*** Source records ***

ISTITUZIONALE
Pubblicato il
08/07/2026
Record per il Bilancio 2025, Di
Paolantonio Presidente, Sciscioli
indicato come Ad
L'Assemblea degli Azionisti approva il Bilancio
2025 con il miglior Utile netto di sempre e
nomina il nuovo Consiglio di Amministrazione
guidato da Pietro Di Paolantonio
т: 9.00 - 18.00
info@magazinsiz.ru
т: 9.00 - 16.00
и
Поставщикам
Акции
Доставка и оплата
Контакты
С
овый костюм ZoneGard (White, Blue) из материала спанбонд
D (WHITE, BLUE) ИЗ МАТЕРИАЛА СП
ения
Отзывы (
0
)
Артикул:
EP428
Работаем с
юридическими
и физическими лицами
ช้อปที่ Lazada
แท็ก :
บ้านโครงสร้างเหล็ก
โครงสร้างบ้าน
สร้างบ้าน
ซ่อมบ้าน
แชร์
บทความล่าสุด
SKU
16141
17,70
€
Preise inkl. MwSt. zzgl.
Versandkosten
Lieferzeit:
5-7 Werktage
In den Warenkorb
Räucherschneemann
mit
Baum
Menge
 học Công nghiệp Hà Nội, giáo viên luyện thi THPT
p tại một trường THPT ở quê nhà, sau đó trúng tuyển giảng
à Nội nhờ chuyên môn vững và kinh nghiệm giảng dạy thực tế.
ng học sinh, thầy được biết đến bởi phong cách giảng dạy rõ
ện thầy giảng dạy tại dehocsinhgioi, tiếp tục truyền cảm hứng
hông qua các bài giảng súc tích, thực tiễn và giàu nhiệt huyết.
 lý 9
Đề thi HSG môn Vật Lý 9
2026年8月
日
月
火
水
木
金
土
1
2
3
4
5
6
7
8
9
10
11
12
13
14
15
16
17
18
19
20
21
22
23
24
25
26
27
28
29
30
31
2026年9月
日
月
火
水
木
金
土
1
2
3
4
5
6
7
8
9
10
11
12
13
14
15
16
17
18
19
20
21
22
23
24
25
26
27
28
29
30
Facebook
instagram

***

▶ _Work required_: Rewrite all the lines above as a JSON list of strings, with one string per line and no blank lines.

▶ _Expected answer_:
[
  "ISTITUZIONALE",
  "Pubblicato il",
  "08/07/2026",
  "Record per il Bilancio 2025, Di",
  "Paolantonio Presidente, Sciscioli",
  "indicato come Ad",
  "L'Assemblea degli Azionisti approva il Bilancio",
  "2025 con il miglior Utile netto di sempre e",
  "nomina il nuovo Consiglio di Amministrazione",
  "guidato da Pietro Di Paolantonio",
  "т: 9.00 - 18.00",
  "info@magazinsiz.ru",
  "т: 9.00 - 16.00",
  "и",
  "Поставщикам",
  "Акции",
  "Доставка и оплата",
  "Контакты",
  "С",
  "овый костюм ZoneGard (White, Blue) из материала спанбонд",
  "D (WHITE, BLUE) ИЗ МАТЕРИАЛА СП",
  "ения",
  "Отзывы (",
  "0",
  ")",
  "Артикул:",
  "EP428",
  "Работаем с",
  "юридическими",
  "и физическими лицами",
  "ช้อปที่ Lazada",
  "แท็ก :",
  "บ้านโครงสร้างเหล็ก",
  "โครงสร้างบ้าน",
  "สร้างบ้าน",
  "ซ่อมบ้าน",
  "แชร์",
  "บทความล่าสุด",
  "SKU",
  "16141",
  "17,70",
  "€",
  "Preise inkl. MwSt. zzgl.",
  "Versandkosten",
  "Lieferzeit:",
  "5-7 Werktage",
  "In den Warenkorb",
  "Räucherschneemann",
  "mit",
  "Baum",
  "Menge",
  " học Công nghiệp Hà Nội, giáo viên luyện thi THPT",
  "p tại một trường THPT ở quê nhà, sau đó trúng tuyển giảng",
  "à Nội nhờ chuyên môn vững và kinh nghiệm giảng dạy thực tế.",
  "ng học sinh, thầy được biết đến bởi phong cách giảng dạy rõ",
  "ện thầy giảng dạy tại dehocsinhgioi, tiếp tục truyền cảm hứng",
  "hông qua các bài giảng súc tích, thực tiễn và giàu nhiệt huyết.",
  " lý 9",
  "Đề thi HSG môn Vật Lý 9",
  "2026年8月",
  "日",
  "月",
  "火",
  "水",
  "木",
  "金",
  "土",
  "1",
  "2",
  "3",
  "4",
  "5",
  "6",
  "7",
  "8",
  "9",
  "10",
  "11",
  "12",
  "13",
  "14",
  "15",
  "16",
  "17",
  "18",
  "19",
  "20",
  "21",
  "22",
  "23",
  "24",
  "25",
  "26",
  "27",
  "28",
  "29",
  "30",
  "31",
  "2026年9月",
  "日",
  "月",
  "火",
  "水",
  "木",
  "金",
  "土",
  "1",
  "2",
  "3",
  "4",
  "5",
  "6",
  "7",
  "8",
  "9",
  "10",
  "11",
  "12",
  "13",
  "14",
  "15",
  "16",
  "17",
  "18",
  "19",
  "20",
  "21",
  "22",
  "23",
  "24",
  "25",
  "26",
  "27",
  "28",
  "29",
  "30",
  "Facebook",
  "instagram"
]